Privacy concerns for biometrics

The processing of biometric data—whether in raw image or template format, and whether encrypted or not—must be subject to the same legal, procedural, and technical controls used to protect other types of sensitive PII. In addition to the general risks of processing any type of PII, however, there are some particularities about biometric data that introduce additional privacy concerns, including that:

  • Some additional personal information may be extracted from certain types of biometric data (e.g., gender, race, age, etc.)

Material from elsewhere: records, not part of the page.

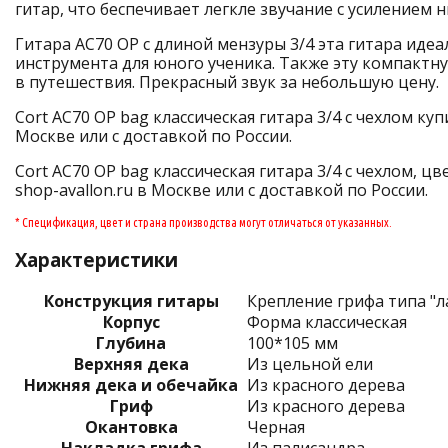
гитар, что беспечивает легкле звучание с усилением н
Гитара AC70 OP с длиной мензуры 3/4 эта гитара иде
инструмента для юного ученика. Также эту компактну
в путешествия. Прекрасный звук за небольшую цену.
Cort AC70 OP bag классическая гитара 3/4 с чехлом куп
Москве или с доставкой по России.
Cort AC70 OP bag классическая гитара 3/4 с чехлом, ц
shop-avallon.ru в Москве или с доставкой по России.
* Спецификация, цвет и страна производства могут отличаться от указанных.
Характеристики
Конструкция гитары
Крепление грифа типа "л
Корпус
Форма классическая
Глубина
100*105 мм
Верхняя дека
Из цельной ели
Нижняя дека и обечайка
Из красного дерева
Гриф
Из красного дерева
Окантовка
Черная
Накладка грифа
Из палисандра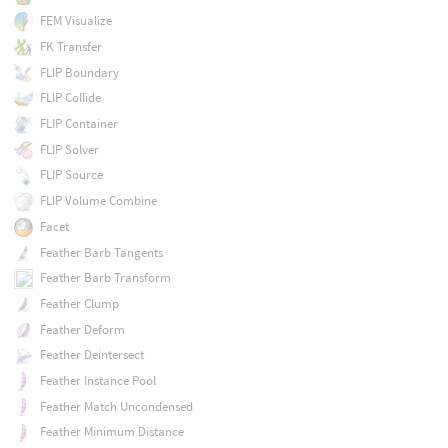
FEM Visualize
FK Transfer
FLIP Boundary
FLIP Collide
FLIP Container
FLIP Solver
FLIP Source
FLIP Volume Combine
Facet
Feather Barb Tangents
Feather Barb Transform
Feather Clump
Feather Deform
Feather Deintersect
Feather Instance Pool
Feather Match Uncondensed
Feather Minimum Distance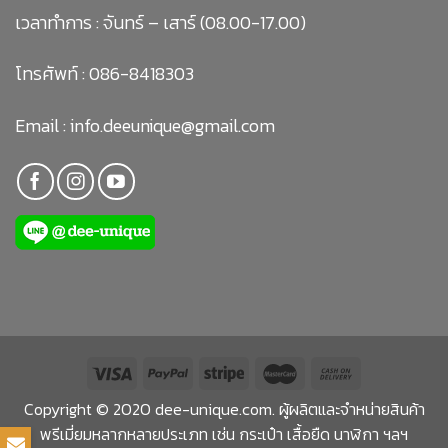
เวลาทำการ : จันทร์ – เสาร์ (08.00-17.00)
โทรศัพท์ :
086-8418303
Email :
info.deeunique@gmail.com
Copyright © 2020 dee-unique.com. ผู้ผลิตและจำหน่ายสินค้า
พรีเมี่ยมหลากหลายประเภท เช่น กระเป๋า เสื้อยืด นาฬิกา ฯลฯ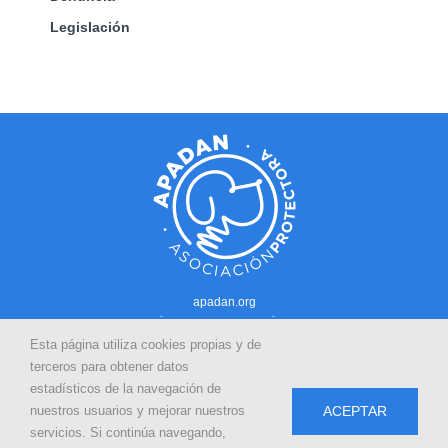
Legislación
apadan.org
Contacto
–
Política de cookies
-
Política de privacidad
Esta página utiliza cookies propias y de
Sitio web desarrollado con la colaboración de:
terceros para obtener datos
estadísticos de la navegación de
ACEPTAR
nuestros usuarios y mejorar nuestros
servicios. Si continúa navegando,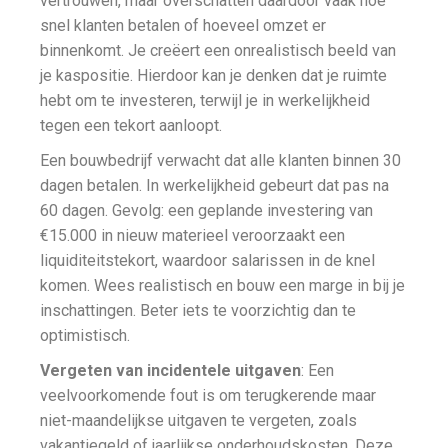
vertrouwen, maar overschatten daardoor vaak hoe
snel klanten betalen of hoeveel omzet er
binnenkomt. Je creëert een onrealistisch beeld van
je kaspositie. Hierdoor kan je denken dat je ruimte
hebt om te investeren, terwijl je in werkelijkheid
tegen een tekort aanloopt.
Een bouwbedrijf verwacht dat alle klanten binnen 30
dagen betalen. In werkelijkheid gebeurt dat pas na
60 dagen. Gevolg: een geplande investering van
€15.000 in nieuw materieel veroorzaakt een
liquiditeitstekort, waardoor salarissen in de knel
komen. Wees realistisch en bouw een marge in bij je
inschattingen. Beter iets te voorzichtig dan te
optimistisch.
Vergeten van incidentele uitgaven
: Een
veelvoorkomende fout is om terugkerende maar
niet-maandelijkse uitgaven te vergeten, zoals
vakantiegeld of jaarlijkse onderhoudskosten. Deze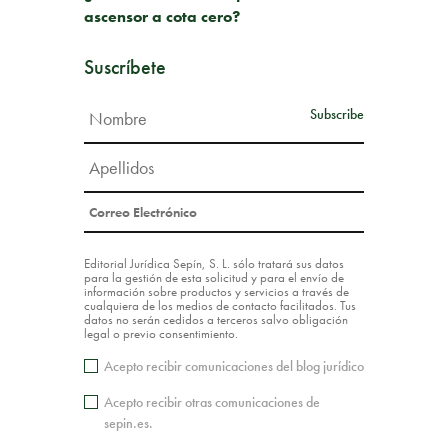
ascensor a cota cero?
Suscríbete
Editorial Jurídica Sepín, S. L. sólo tratará sus datos
para la gestión de esta solicitud y para el envío de
información sobre productos y servicios a través de
cualquiera de los medios de contacto facilitados. Tus
datos no serán cedidos a terceros salvo obligación
legal o previo consentimiento.
Acepto recibir comunicaciones del blog jurídico
Acepto recibir otras comunicaciones de
sepin.es.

  • If biometrics are compromised, they cannot be reissued like cards, passwords, or PINs—i.e., you only have one right index finger

  • Biometrics are uniquely linkable to a person, increasing the potential for correlating data about an individual

  • The ability to collect biometrics passively (e.g., through photos or video images) requires safeguards to protect consent

While legal measures (e.g., prohibiting the use of biometrics collected for the ID system for unauthorized surveillance or forensics) and technical controls (e.g., encryption of biometrics when stored and in transit) can improve the security of this data, no system is foolproof. For example, even if biometrics are stored as encrypted templates in order to eliminate the possibility of a thief accessing the original images, there is still the possibility that synthetic biometric images can be reconstructed from templates (see, for example Chu et al. 2012 and Cao & Jain 2015). (For this reason, keeping centrally-stored biometrics as templates does not substantially increase security; conversely keeping centrally-stored biometrics as images has additional benefits, such as the ability to generate new templates with a different algorithm). With improvements in artificial intelligence (AI) and machine learning, the ability to spoof biometrics is likely to become easier over time.

Therefore, although it may be more difficult to steal a biometric than a password, the potential consequences of this theft—e.g., the inability to reissue a biometric and the inherent linkability of the data—may be more severe. Practitioners must fully weigh these risks against the potential benefits of using biometric recognition.